Georgia
Commentary by the Russian Ministry of Foreign Affairs
Apropos of the new "spy" story in Tbilisi, we consider it necessary to say the following.
Mikheil Saakashvili's regime is suffering from a chronic spy mania spurred by anti-Russian bias. In the last few years, the Georgian government has repeatedly resorted to engineering such scandals, cynically hoping to get domestic or foreign policy dividends.
Once again, the provocation was deliberately timed just ahead of a number of high-profile international events. The upcoming NATO Lisbon summit gives Georgia's leadership a chance to attract attention to itself through the scandal.

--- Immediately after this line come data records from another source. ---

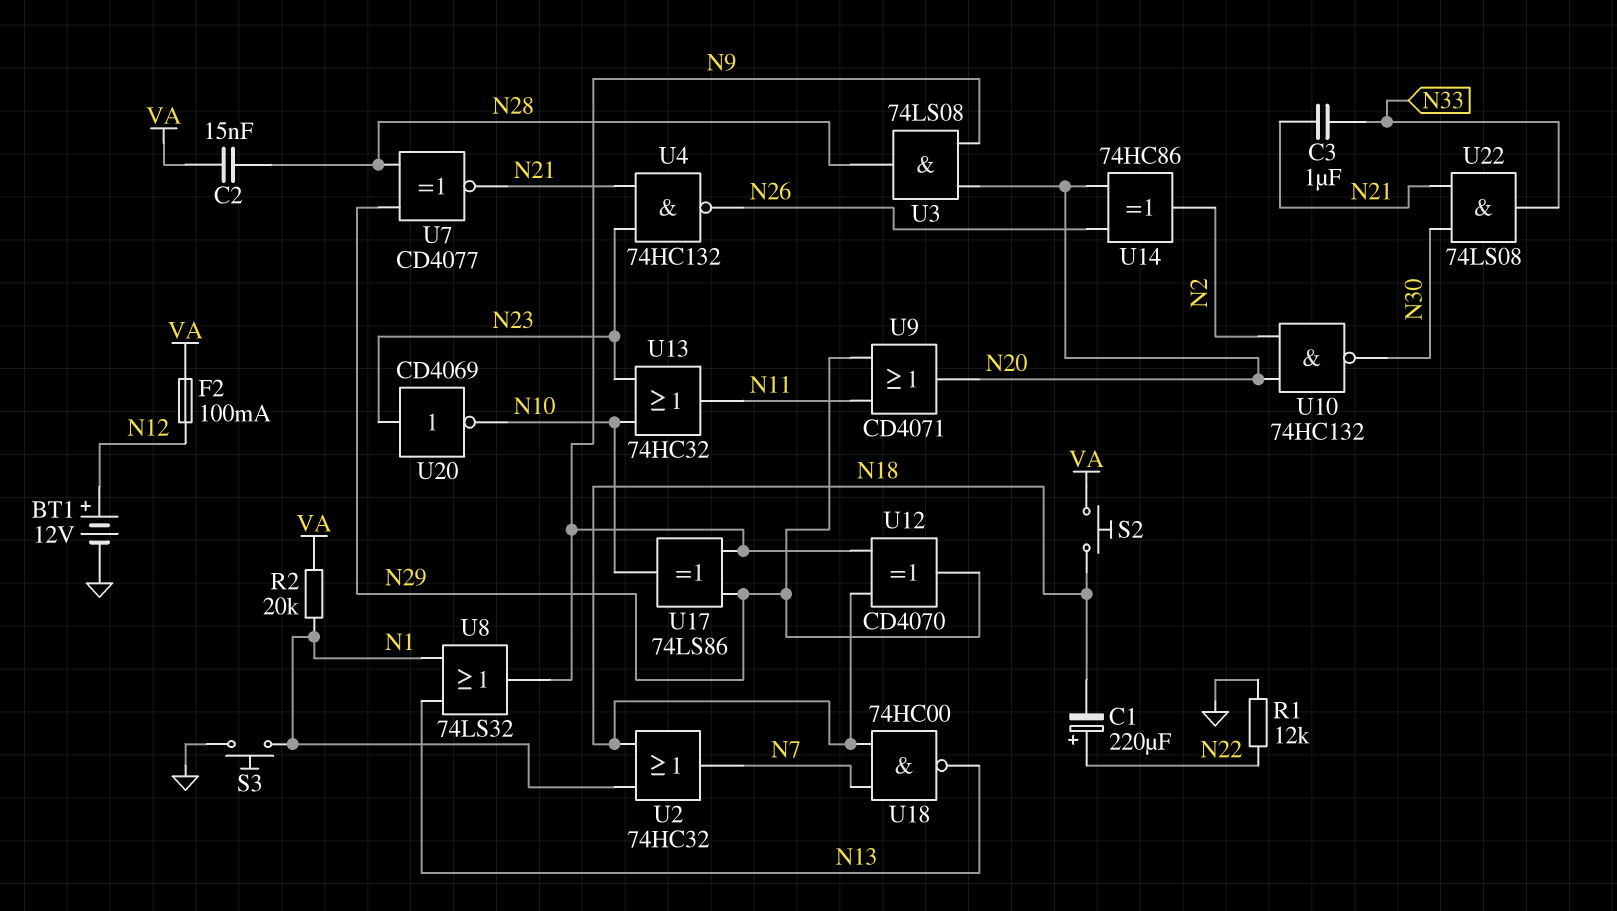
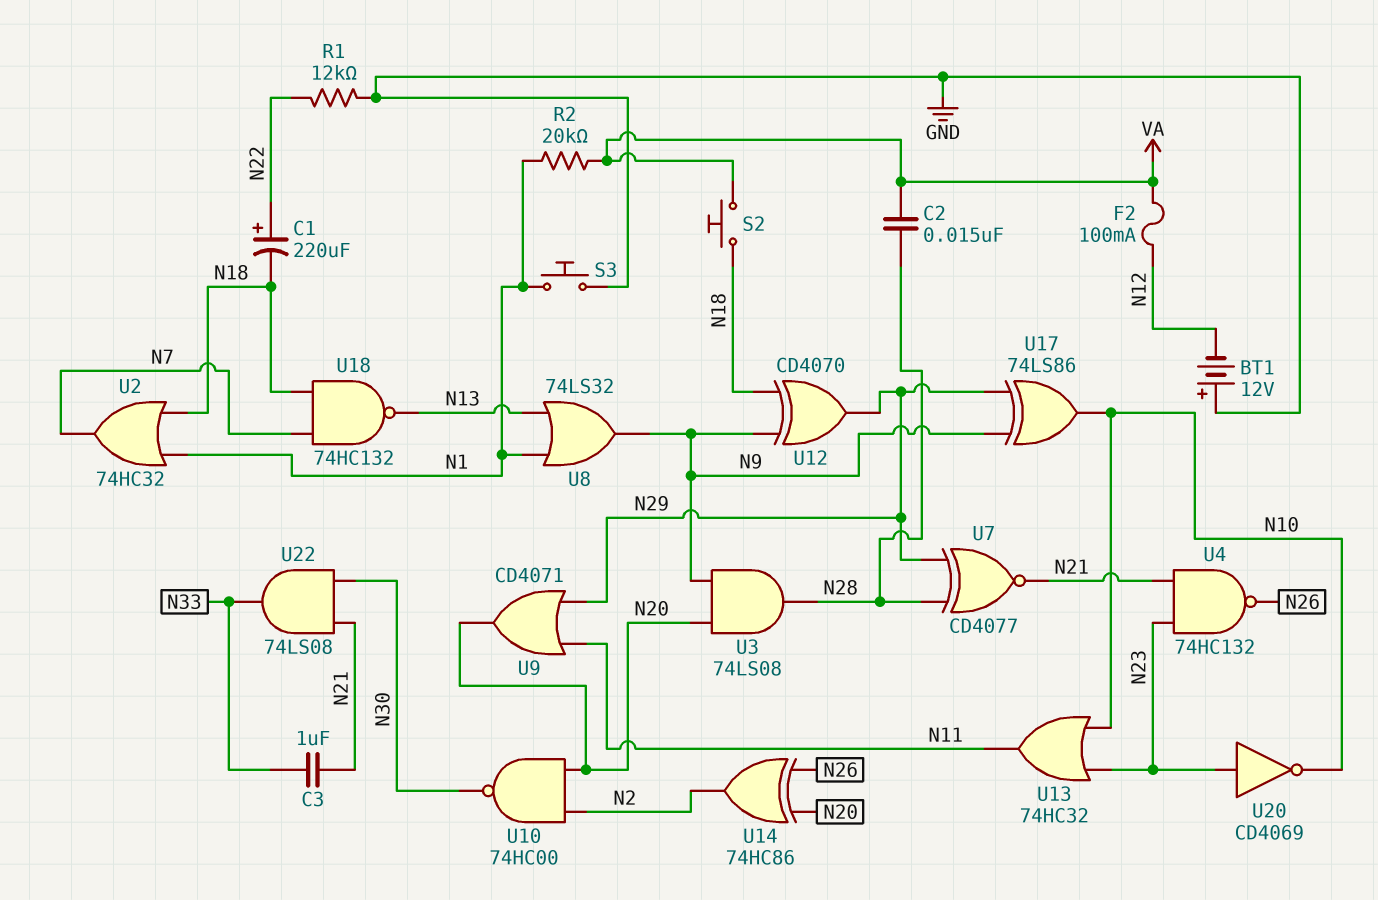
BT1: 12V (plus N12, minus GND) -> 12V (plus GND, minus N12)
U10: NAND 74HC132 (in N2, in N20, out N30) -> NAND 74HC00 (in N2, in N20, out N30)
U18: NAND 74HC00 (in N7, in N18, out N13) -> NAND 74HC132 (in N7, in N18, out N13)

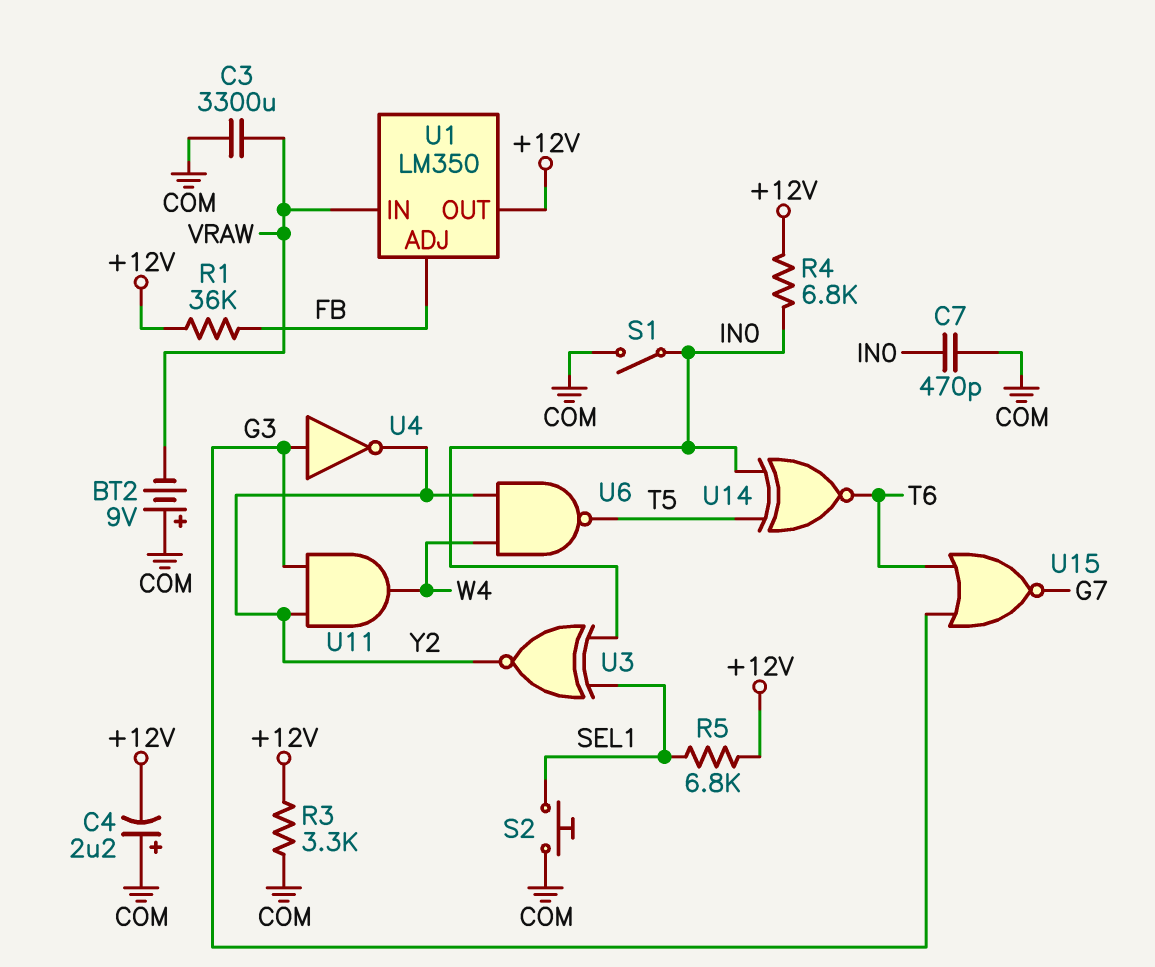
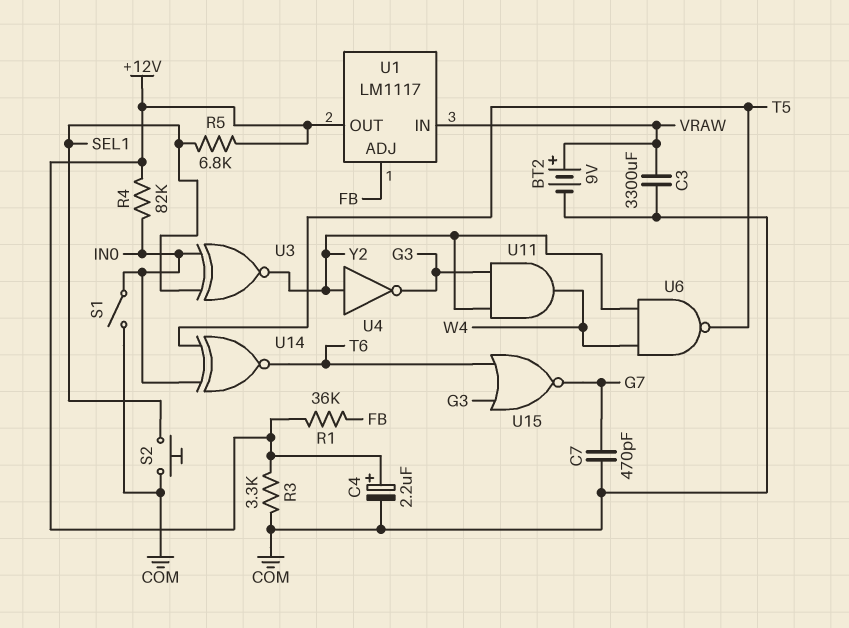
BT2: 9V (plus COM, minus VRAW) -> 9V (plus VRAW, minus COM)
C4: 2.2uF (plus COM, minus +12V) -> 2.2uF (plus +12V, minus COM)
C7: 470pF (COM, IN0) -> 470pF (COM, G7)
R4: 6.8k (+12V, IN0) -> 82k (+12V, IN0)
U1: LM350 -> LM1117
U4: NOT (in G3, out Y2) -> NOT (in Y2, out G3)

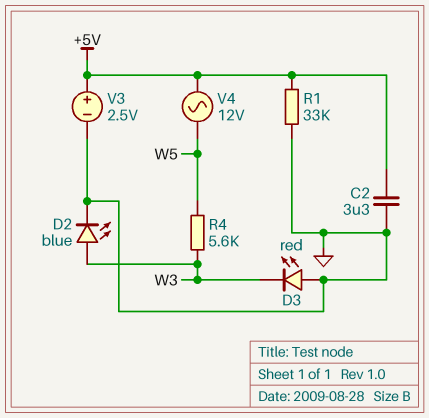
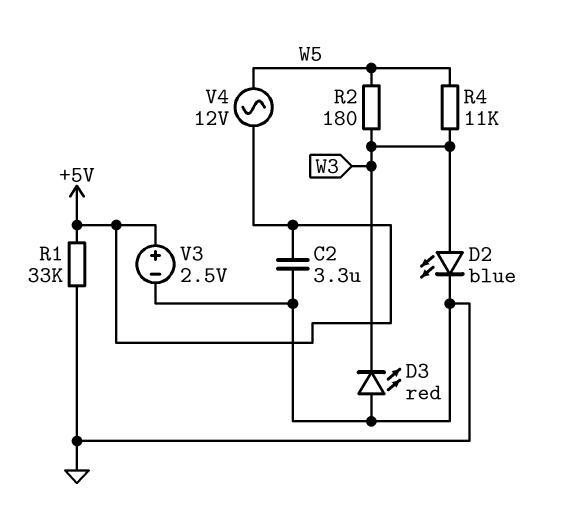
R2: none -> 180 (W3, W5)
R4: 5.6k (W3, W5) -> 11k (W3, W5)

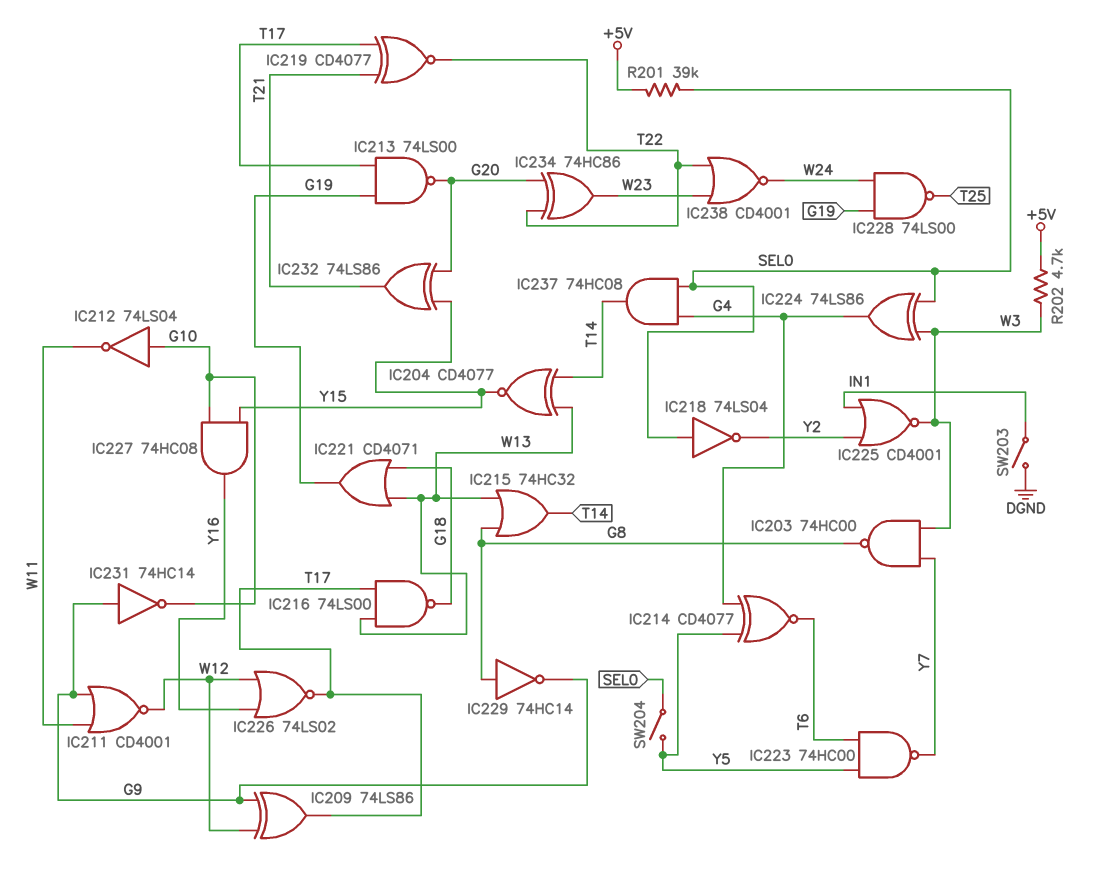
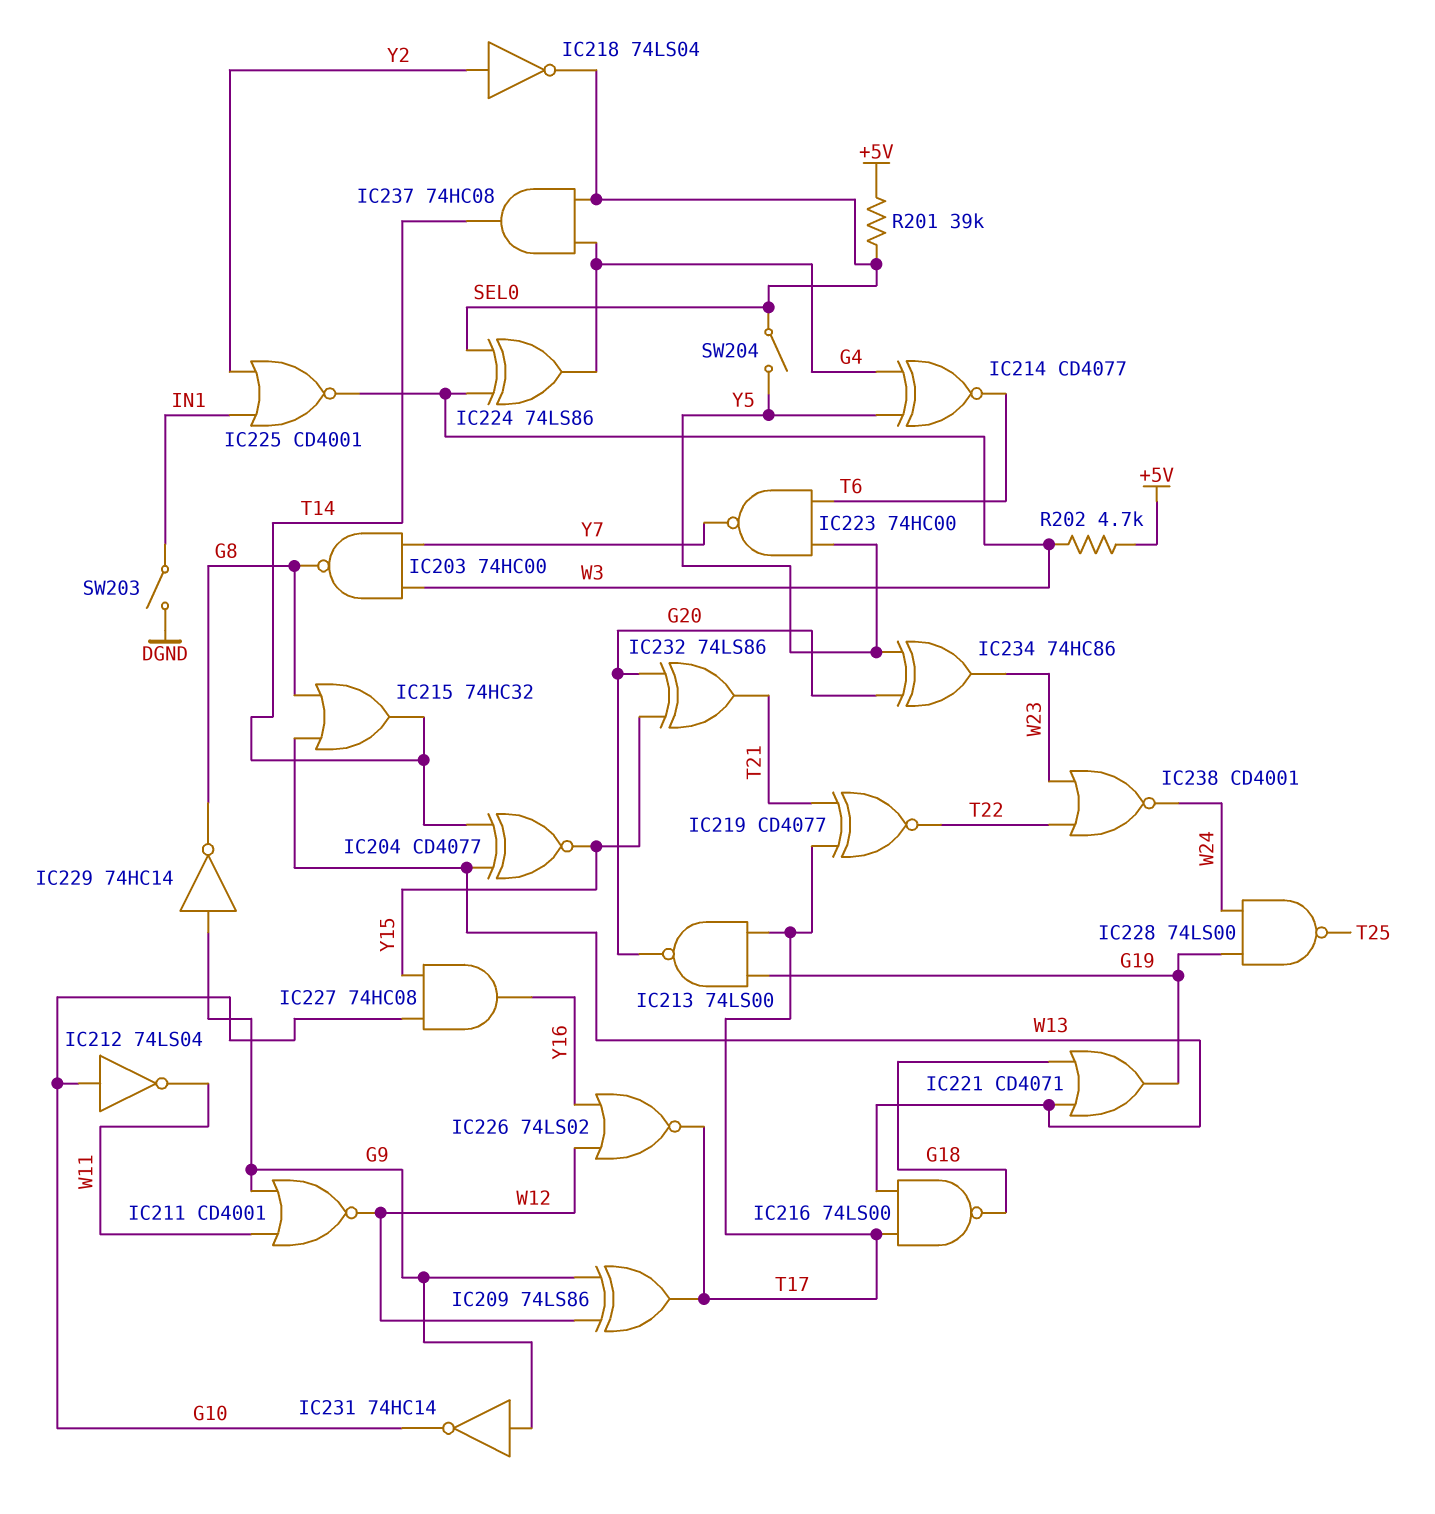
IC218: NOT 74LS04 (in SEL0, out Y2) -> NOT 74LS04 (in Y2, out SEL0)
IC229: NOT 74HC14 (in G8, out G9) -> NOT 74HC14 (in G9, out G8)
IC234: XOR 74HC86 (in G20, in T22, out W23) -> XOR 74HC86 (in G20, in Y5, out W23)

How not to recall the similar allegedly "successful disclosure of smuggling of radioactive materials from Abkhazia" before the International Conference on Nuclear Security in the US in April this year?
Likewise obviously the Georgian side is getting ready to come out to the OSCE summit in Astana on December 1-2 with another pinch of confrontational anti-Russian rhetoric, desiring to impose on summit participants its own vision of the situation in the Caucasus. It is no secret that such Georgian shenanigans have been treated with increasing skepticism by the international community of late, particularly after the EU (Tagliavini's Commission) report unambiguously attested that it was Saakashvili who started the military conflict in the Caucasus in August 2008.
Another obvious goal is to use the bogey of the "Russian threat" to maintain anti-Russian hysteria in the country.
But this transparent provocation is hardly going to have the effect that its organizers want. Everybody has long since understood what such Tbilisi propaganda stunts are worth.